- WHAT YOU NEED TO DO
**A)** In the kyanite text, what gives the kyanite found in Tanzania its orange color?
**B)** In the kyanite text, condense the paragraph beginning "Kyanite is usually found in aluminum-rich metamorphic pegmatites" into a short bulleted list that keeps its main facts.
**C)** Pick up the kyanite text after its final paragraph and write the next part.
SOURCE EXTRACT below:
Kyanite is appreciated among mineral collectors because of its beautiful and unique appearance and properties.
Kyanite Properties and Color
One of the most noteworthy physical properties of kyanite is the shape in which it forms in nature. Kyanite usually forms long, thing, columnar crystals. These crystals have a very distinctive shape and texture, and collectors generally find them quite appealing. Because the columnar crystals are so recognizable, it is usually easy to identify kyanite on sight.
Another very noteworthy characteristic is the fact that it exhibits what is called “anisotropism.” This simply means that it has a different hardness depending on which angle you are measuring it from. Out of all minerals which exhibit this property, it is probably the best known. The vertical hardness of the stone measures between 4.5 to 5.5 on the Mohs scale, while the horizontal hardness comes in at 6 to 7.
If you possess a kyanite crystal, you must be quite careful with it. It is very brittle, and because of its structure, it flakes apart easily, rather like mica, which you may be more familiar with. It easily chips into fragments if you do not store it safely, especially during transport.
Kyanite is usually found in aluminum-rich metamorphic pegmatites, but is sometimes also found in sedimentary rock deposits. Owing to how kyanite is formed, its presence in metamorphic rock typically points toward pressures in excess of four kilobars. While it is stable in normal temperatures, above 1100 degrees Celsius, it breaks down.
Until recently, it was believed that kyanite always formed in shades of blue. But orange kyanite has now been discovered in Tanzania. The orange color is derived from trace amounts of manganese in the crystals. Kyanite’s name does reflect the more common blue color, and is derived from the Greek word kuanos, which translates to “deep blue.”
On occasion, kyanite may present chatoyancy, better known as the “cat’s eye effect,” more readily seen on cat’s eye and tiger’s eye gemstones. The reason this is not more common is because of the perfect cleavage and anisotropism of kyanite.
Kyanite does have some industrial uses, especially in ceramic products as well as refractory materials. There may be kyanite in your porcelain dishes or in your plumbing fixtures. You may also find it in abrasives, electronics, or insulators.
Outside of industry, kyanite is prized by collectors. Some people like to collect the gem in its raw form to put on display. Others prefer to wear kyanite as jewelry.
End of SOURCE EXTRACT.
EXCERPTED DATA below:
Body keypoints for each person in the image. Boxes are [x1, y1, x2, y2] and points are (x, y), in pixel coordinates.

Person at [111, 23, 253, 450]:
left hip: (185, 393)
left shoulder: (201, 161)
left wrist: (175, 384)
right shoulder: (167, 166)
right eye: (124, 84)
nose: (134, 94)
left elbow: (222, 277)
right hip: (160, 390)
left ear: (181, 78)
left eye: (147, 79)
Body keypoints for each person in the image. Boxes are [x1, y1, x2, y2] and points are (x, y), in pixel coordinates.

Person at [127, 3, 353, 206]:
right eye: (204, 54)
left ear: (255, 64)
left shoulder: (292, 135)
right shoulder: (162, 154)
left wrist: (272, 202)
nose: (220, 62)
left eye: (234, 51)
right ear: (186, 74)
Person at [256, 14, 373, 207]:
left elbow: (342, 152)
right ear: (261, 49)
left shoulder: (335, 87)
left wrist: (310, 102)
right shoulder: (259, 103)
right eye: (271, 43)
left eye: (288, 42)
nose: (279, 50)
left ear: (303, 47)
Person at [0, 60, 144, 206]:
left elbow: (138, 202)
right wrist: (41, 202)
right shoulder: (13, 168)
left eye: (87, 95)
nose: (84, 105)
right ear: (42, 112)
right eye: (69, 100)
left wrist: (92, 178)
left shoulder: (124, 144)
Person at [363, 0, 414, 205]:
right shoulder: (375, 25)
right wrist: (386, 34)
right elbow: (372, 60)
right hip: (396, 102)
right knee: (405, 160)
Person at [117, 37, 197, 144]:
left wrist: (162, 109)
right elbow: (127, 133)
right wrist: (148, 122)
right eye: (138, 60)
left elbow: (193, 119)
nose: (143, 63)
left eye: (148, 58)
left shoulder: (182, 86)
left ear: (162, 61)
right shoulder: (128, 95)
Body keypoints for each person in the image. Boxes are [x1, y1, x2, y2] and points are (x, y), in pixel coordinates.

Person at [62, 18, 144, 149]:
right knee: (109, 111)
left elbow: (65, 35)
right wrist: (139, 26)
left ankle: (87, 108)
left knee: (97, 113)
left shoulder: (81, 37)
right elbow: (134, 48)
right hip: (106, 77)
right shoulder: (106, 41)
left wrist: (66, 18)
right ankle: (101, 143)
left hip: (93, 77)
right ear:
End of EXCERPTED DATA.
- EXERCISE ANSWERS
**A)** Trace amounts of manganese in the crystals.

**B)**
- Usually found in aluminum-rich metamorphic pegmatites, sometimes in sedimentary rock deposits
- Its presence in metamorphic rock typically indicates pressures above four kilobars
- Stable at normal temperatures but breaks down above 1100 degrees Celsius

**C)**
Kyanite is a favorite among metaphysical practitioners. The mystical associations surrounding kyanite have led to an increase in its global popularity.
Kyanite Buying Guide
When you are shopping for kyanite, you are unlikely to mistake it for another gemstone. It is extremely recognizable in its raw form. Polished or faceted, you can usually recognize it because of its inclusions. Kyanite has a luster to it which may be enhanced through a couple of different methods.
One method is to apply oil or synthetic lubricant to a specimen. Sellers are expected to disclose this treatment if they do it. A gem with a strong natural luster may be more valuable than a treated stone.
The other way that kyanite’s luster can be enhanced is actually through polishing. If you have a raw kyanite stone and a polishing cloth for jewelry, you can gently and diligently buff the stone with the cloth. This will wear down the hard and splintery edges of the stone, but it will smooth it out a bit, get rid of debris, and bring out a faint shine.
Whether you want to buy stones that have been polished in this manner or do it yourself is up to you. It is all a matter of aesthetic preference. Some people enjoy the luster. Others prefer to keep their stones true to the original crystal form.
Gemval.com gives these approximations for the value of high-quality polished and faceted kyanite gems:
- Light grayish blue: $63 per carat
- Medium light violet grayish blue: $86 per carat
- Medium to deep blue: $116 per carat
Tumbled and raw kyanite both sell for considerably less, especially if you are not too picky about their appearance. You can usually purchase a stone for just a few dollars. You can also find it wholesale for cheap. Blue kyanite is relatively common. Orange kyanite is rarer, but will still usually not cost you much more.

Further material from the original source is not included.